Whether a city manages to ride out an epidemic with minimum loss depends partly on its good fortunes, partly on its administrators who manage information and health networks, and partly on its citizens
Hindustan Times | By Smruti Koppikar, Mumbai
UPDATED ON MAR 11, 2020 11:47 PM IST

Few situations test the resilience, efficacy and flexibility of a city’s institutional architecture, especially its public health system, as a fast-spreading fear-invoking epidemic like the coronavirus or CoVID-19. Cities, after all, are potential hotbeds of epidemics given their large populations, public transit systems, and uncontrollable person-to-person interactions.

Whether a city manages to ride out an epidemic with minimum loss depends partly on its good fortunes, partly on its administrators who manage information and health networks, and partly on its citizens. Wuhan, the Chinese city where the virus caused maximum havoc in December-January was tagged “an unprepared city” by researchers of Hong Kong University. How is it looking in Mumbai, the gateway for international travellers, a city with super-dense population and an over-burdened public health system where two people tested positive?

Let’s just say panic is an epidemic already. Municipal commissioner Praveen Pardeshi is on record that all efforts are on to prevent an outbreak of CoVID-19 in the city. Staff of civic and private hospitals have screened more than 1,75,000 international passengers so far which is how the group that visited Dubai in late February – two of whom from Pune tested positive – was sifted out. The state government has provided for isolation beds, quarantine facilities and ventilators.

However, there aren’t effective ways to screen local citizens or determine how many suspected citizens may have come into contact with and where. It boils down to self-reporting and/or alert and conscientious neighbourhood general practitioners that people usually approach with symptoms of flu. The alacrity with which the public health system responds to such a situation could make the difference between a few isolated cases or an epidemic spinning out of control as did the deadly Spanish Flu or Bombay Fever 102 years ago. From the docks and ports to the mills and offices, it claimed a staggering 1,600 lives in less than three weeks of June-July 1918.

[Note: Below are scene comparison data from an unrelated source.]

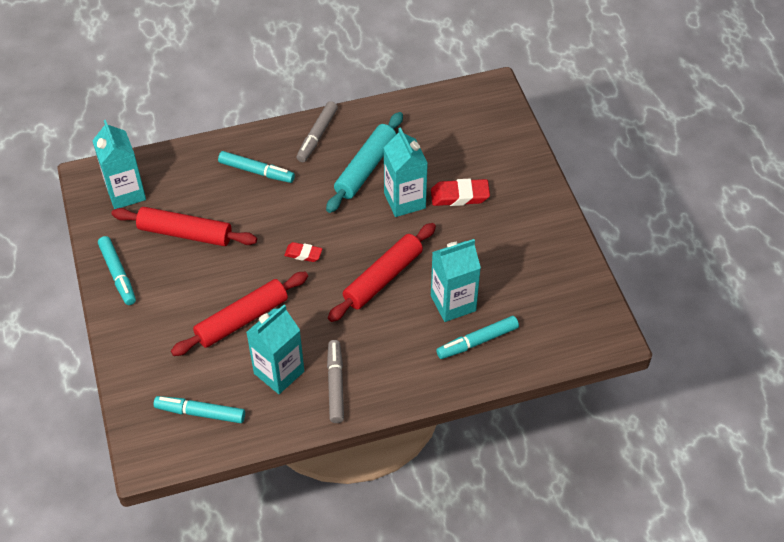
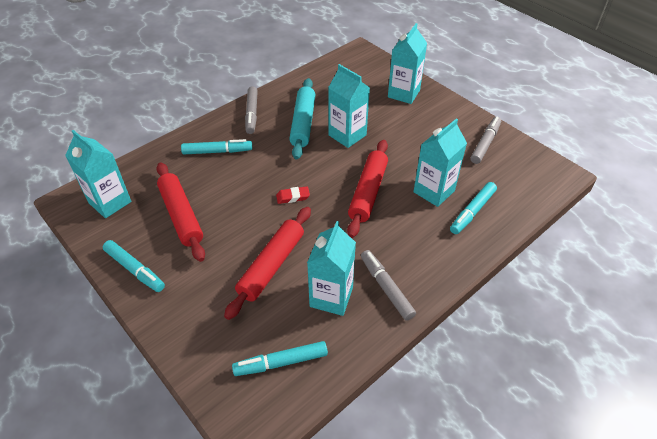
camera: 25 degrees left, 5 degrees down
(185, 233) = (181, 215): red rolling pin -> red rolling pin turned 75 degrees clockwise
(459, 196) = (385, 120): red eraser -> none
(505, 168) = (403, 93): none -> turquoise carton
(552, 268) = (485, 143): none -> grey marker

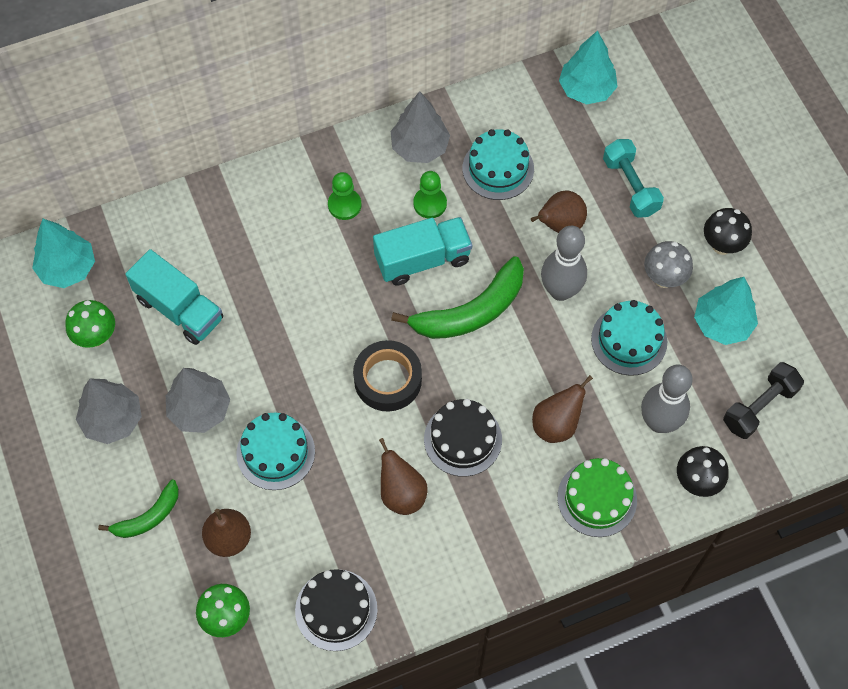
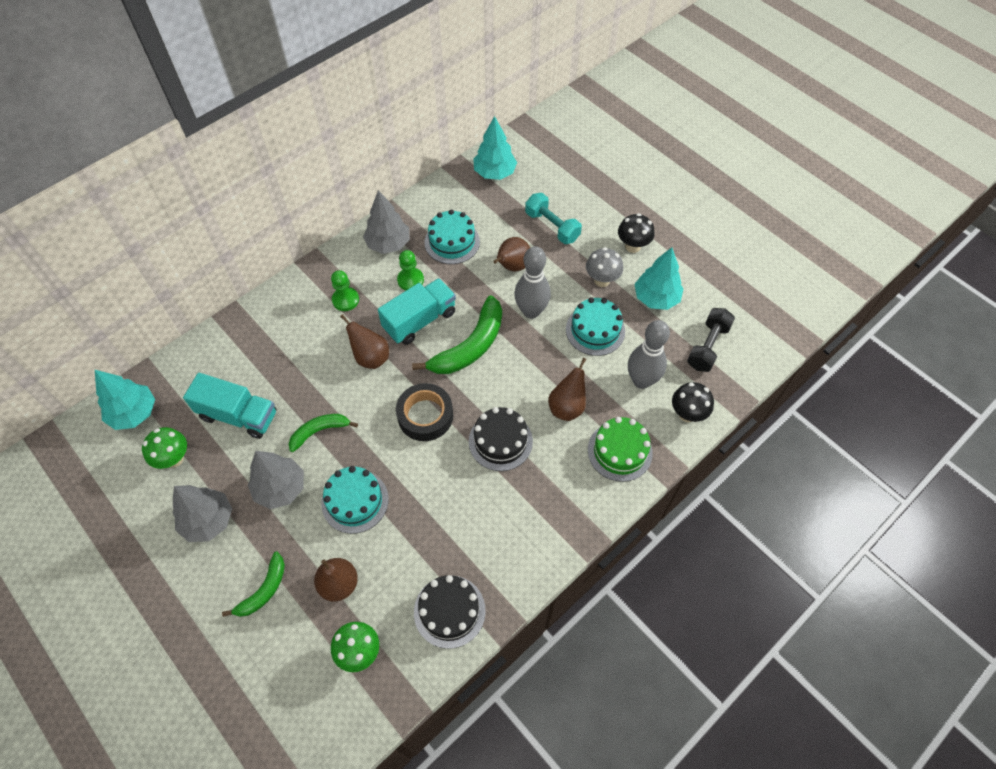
camera: 20 degrees left, 5 degrees down
(263, 358) = (319, 431): none -> green banana
(401, 493) = (468, 499): brown pear -> brown pear (370, 357)

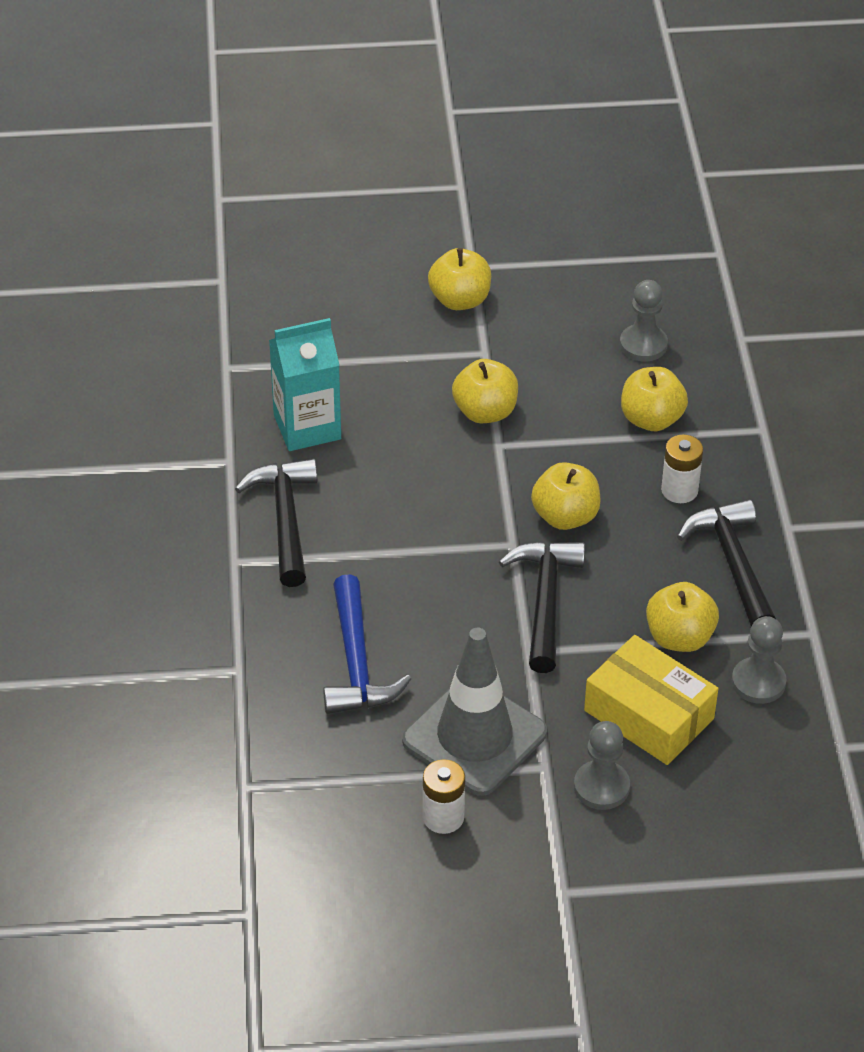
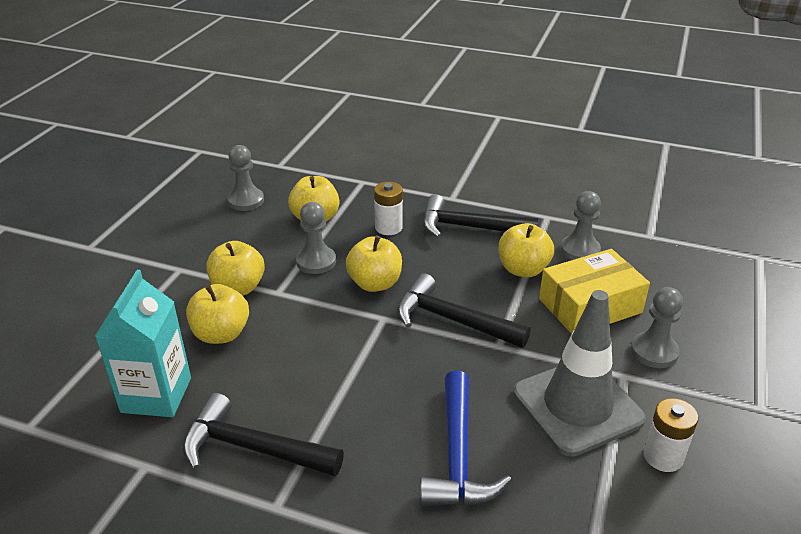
camera: 65 degrees left, 10 degrees down
(357, 662) = (458, 456): blue hammer -> blue hammer turned 75 degrees clockwise
(460, 300) = (114, 264): yellow apple -> yellow apple (221, 334)
(571, 453) = (316, 261): none -> grey pawn

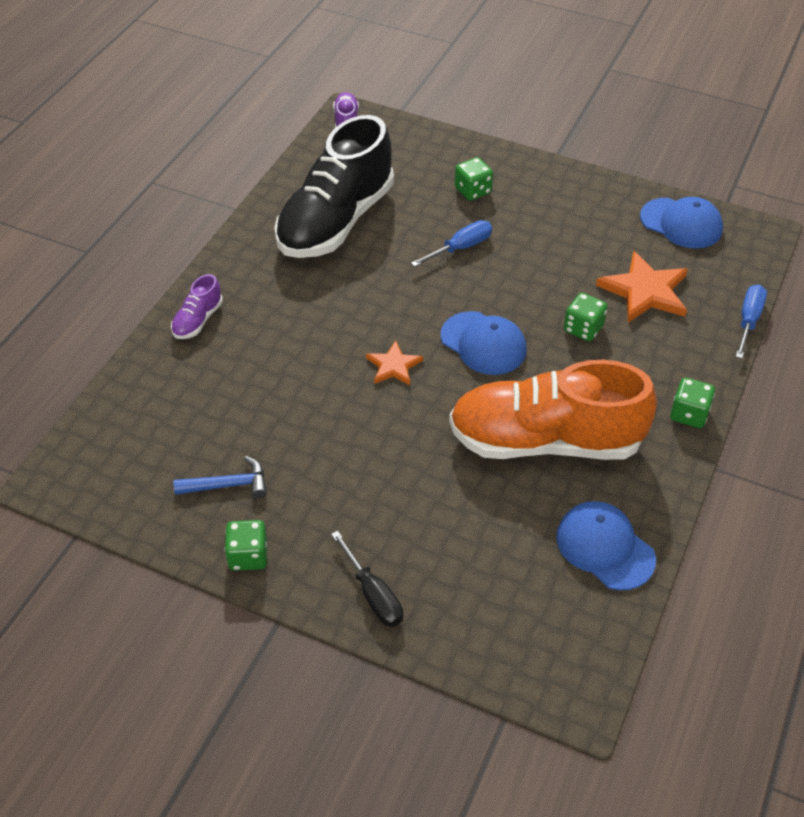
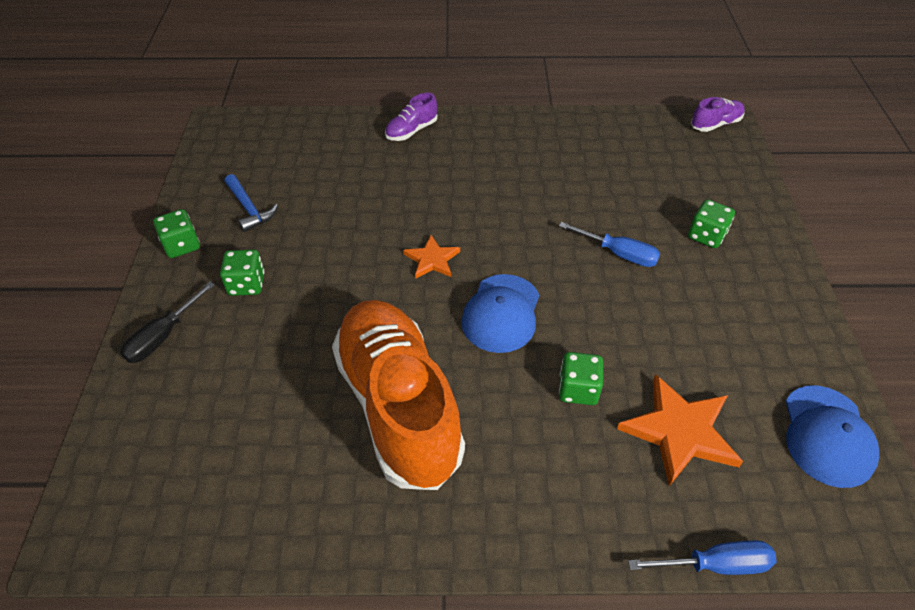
camera: 65 degrees right, 0 degrees up
(198, 320) = (411, 131): purple shoe -> purple shoe turned 45 degrees counterclockwise
(336, 221) = (583, 162): black shoe -> none
(605, 547) = (275, 506): blue cap -> none
(689, 414) = (511, 537): green dice -> green dice (246, 284)

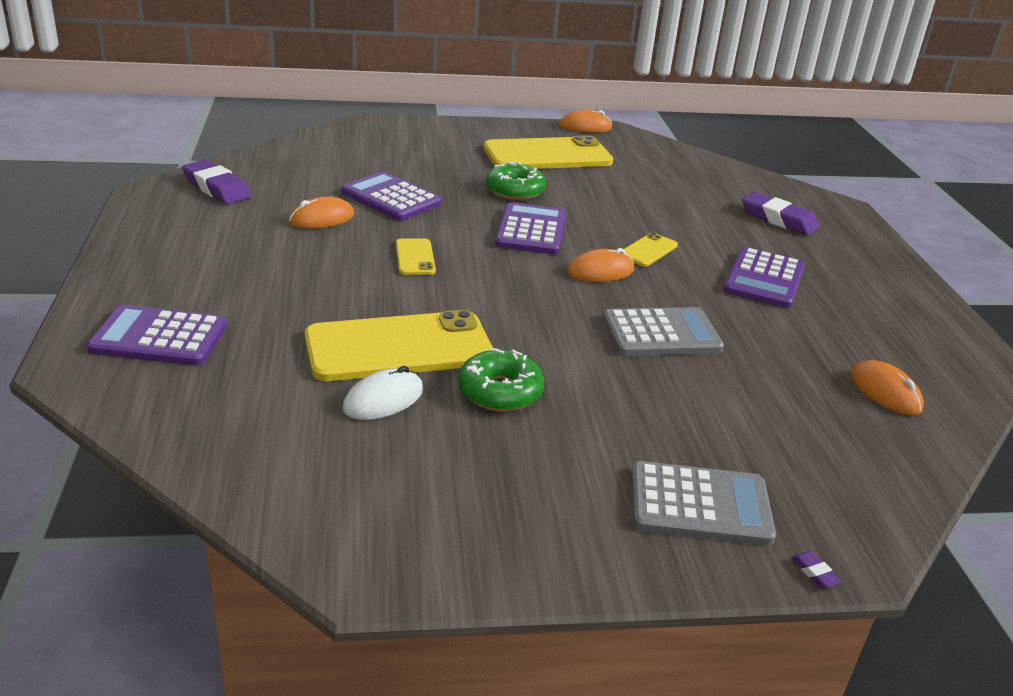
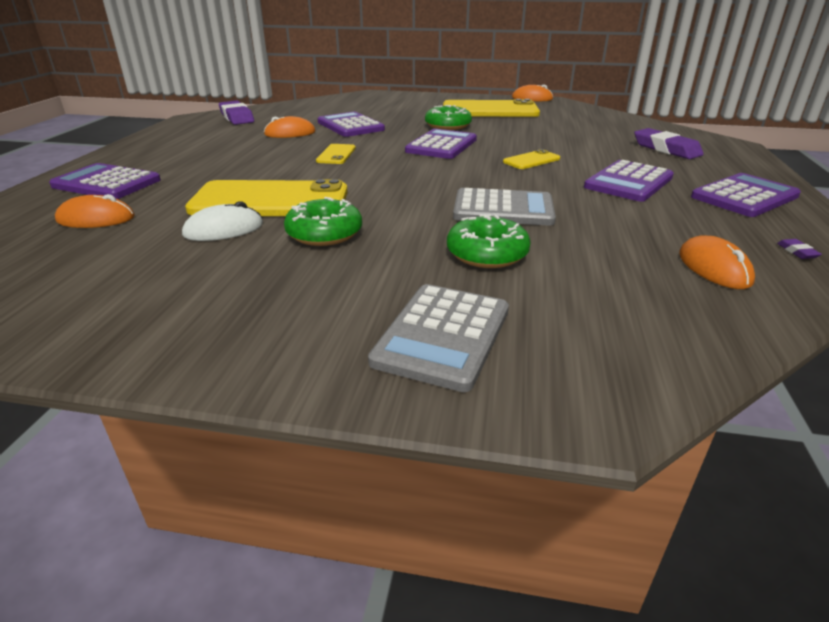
camera: 20 degrees right, 0 degrees up
(600, 271) = (479, 170): orange mouse -> orange mouse (96, 219)
(681, 400) = (487, 253): none -> green donut
(700, 505) = (443, 336): grey calculator -> grey calculator turned 90 degrees clockwise
(814, 573) = (533, 419): purple eraser -> purple eraser (797, 252)
(879, 291) = (744, 196): none -> purple calculator

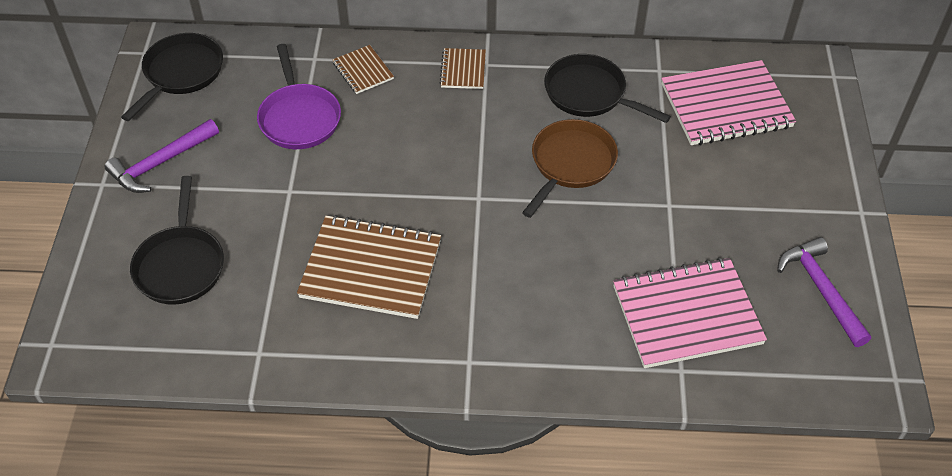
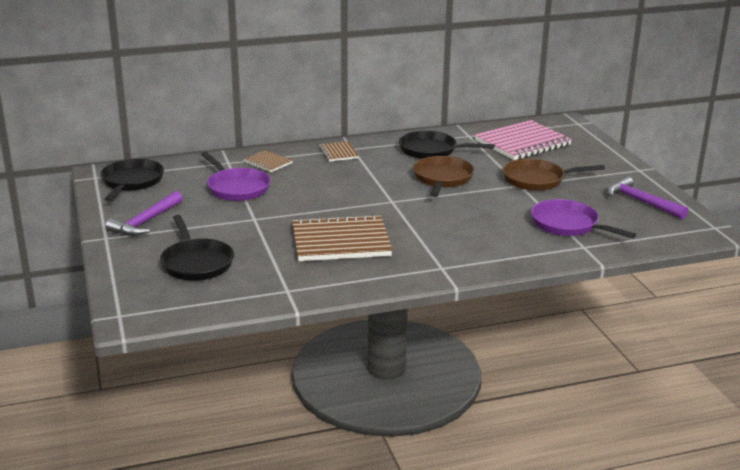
camera: 20 degrees left, 25 degrees down
(686, 315) = (568, 225): pink notebook -> purple pan
(700, 199) = (537, 180): none -> brown pan

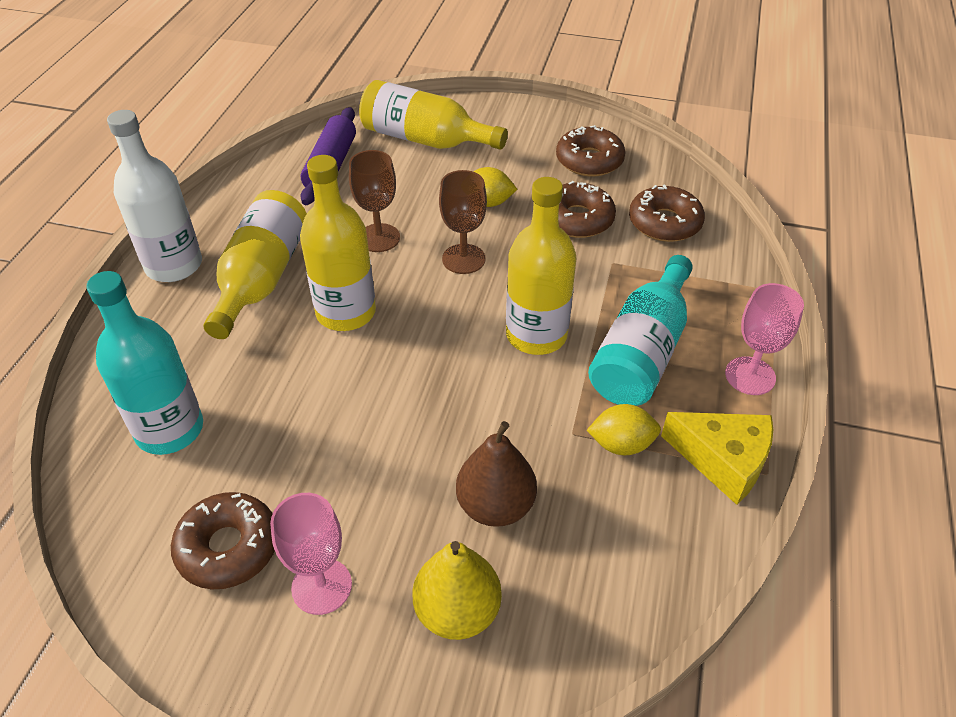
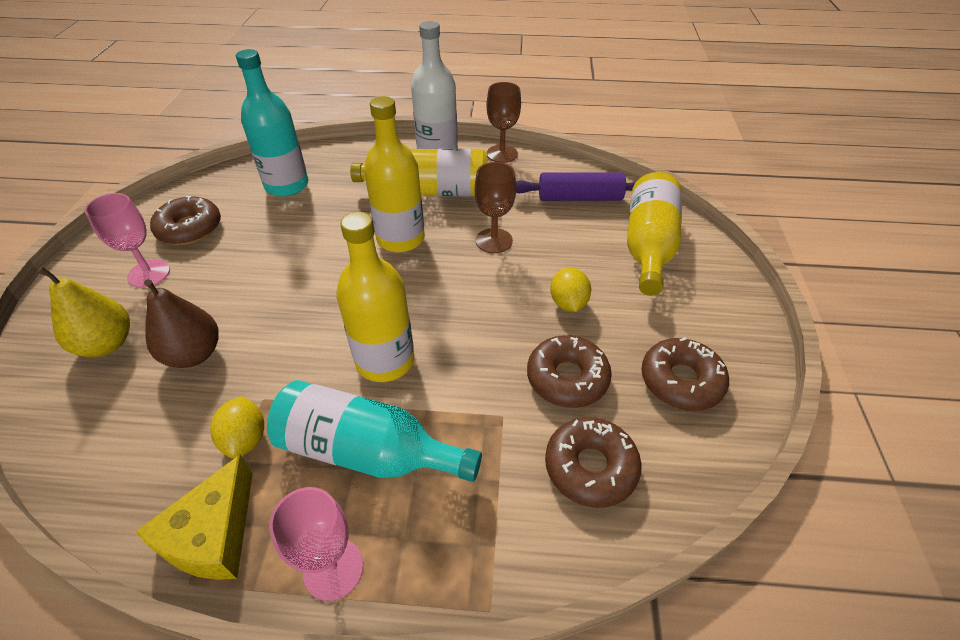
camera: 80 degrees right, 0 degrees up
(463, 259) = (479, 297): brown goblet -> brown goblet (502, 154)

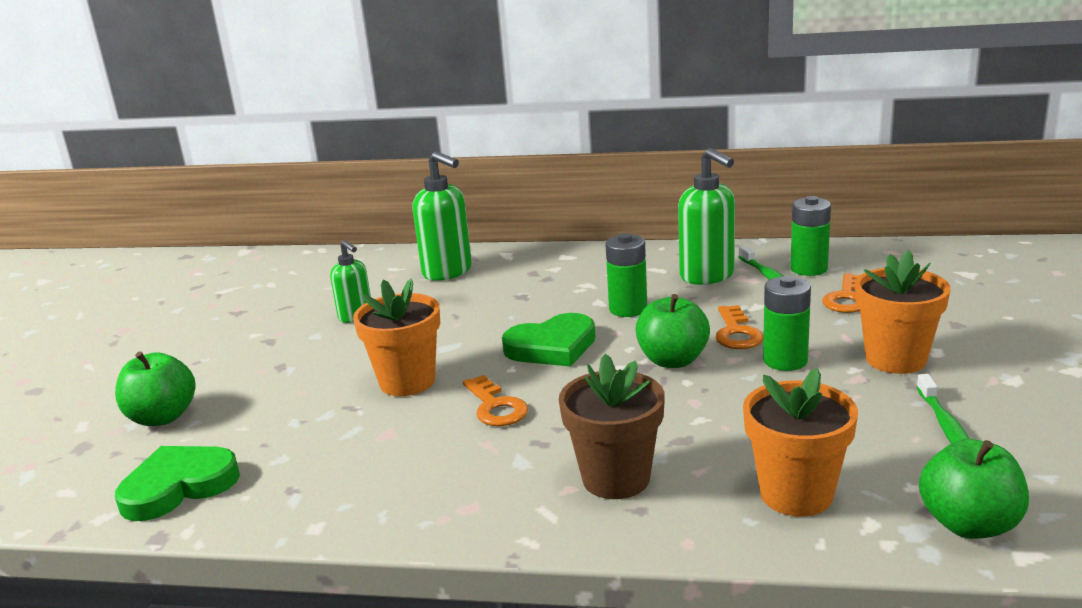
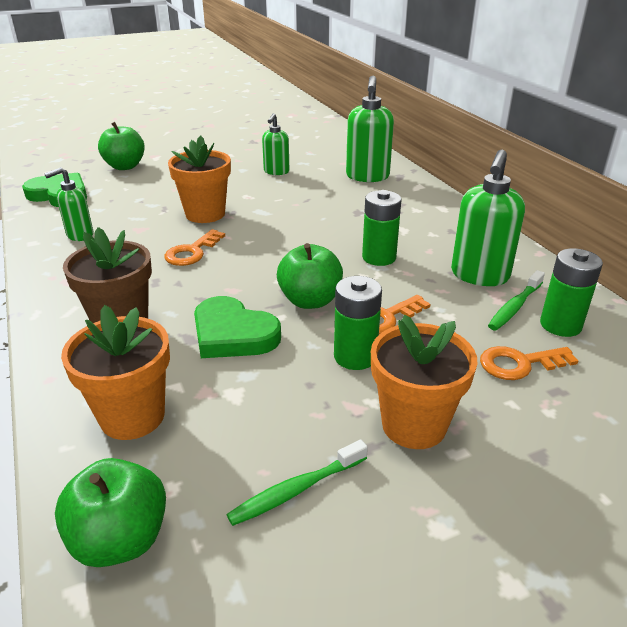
camera: 55 degrees right, 10 degrees up
(345, 483) = (79, 235): none -> green soap dispenser
(552, 347) = (290, 246): green heart -> green heart (233, 334)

It’s a no-brainer that verified information spread ultra-fast can make all the difference at such times for panic is the default response of people. Mumbai’s pharmacies and clinics have run out of masks and hand sanitisers, Mumbaiites are sharing all sorts of half-baked cures on social media groups, myths and rumours are taking the place of information, central government minister Ramdas Athawale organised a morcha to shout “Go Corona, Corona Go” for it to recede (well, we won’t die of humour), and there are discussions about gau-mutra and gobar to prevent CoVID-19. The only antidote to such madness is clear and succinct information in multiple languages. It helps to contain panic, rumours and half-baked cures.

The management of information and early outbreak form the intervention that the US Center for Disease Control and Prevention termed as essential for “flattening the curve”. Without adequate intervention, an outbreak will peak quickly leading to a sharp spiky curve of its path overwhelming the health system; with appropriate intervention, the rise in number of cases will happen over a longer period making the curve flatter and, more importantly, will remain within a system’s capacity. Mumbai administrators’ attempts, if cases are detected, must be to keep the curve as flat as possible.

There is an enormous body of literature – medical and academic – that throws light on various aspects of the urban life and spread of epidemics including natural defences in cities and how they make a difference, the pattern of spread of an epidemic, why some cities are safer or more resistant than others, relationship between standard hygiene and epidemics, crowds and fast spread of pathogens, information protocols in such situations and so on.

The extreme step is to severely restrict all movement within a city or shut it down. Who can forget those photographs of Wuhan’s neighbourhoods in January that resembled ghost-towns? Cities in Italy and Iran are in lockdown. Mumbai will, hopefully, not be in this list if all of us play our part. How well prepared Mumbai is depends on who you ask. The administration must do its job but let’s take due precautions like frequently washing hands, not sneezing or coughing without protection, self-quarantining if the need arises, not spreading myths and unverified information. Prepare but do not panic, dear Mumbaiites.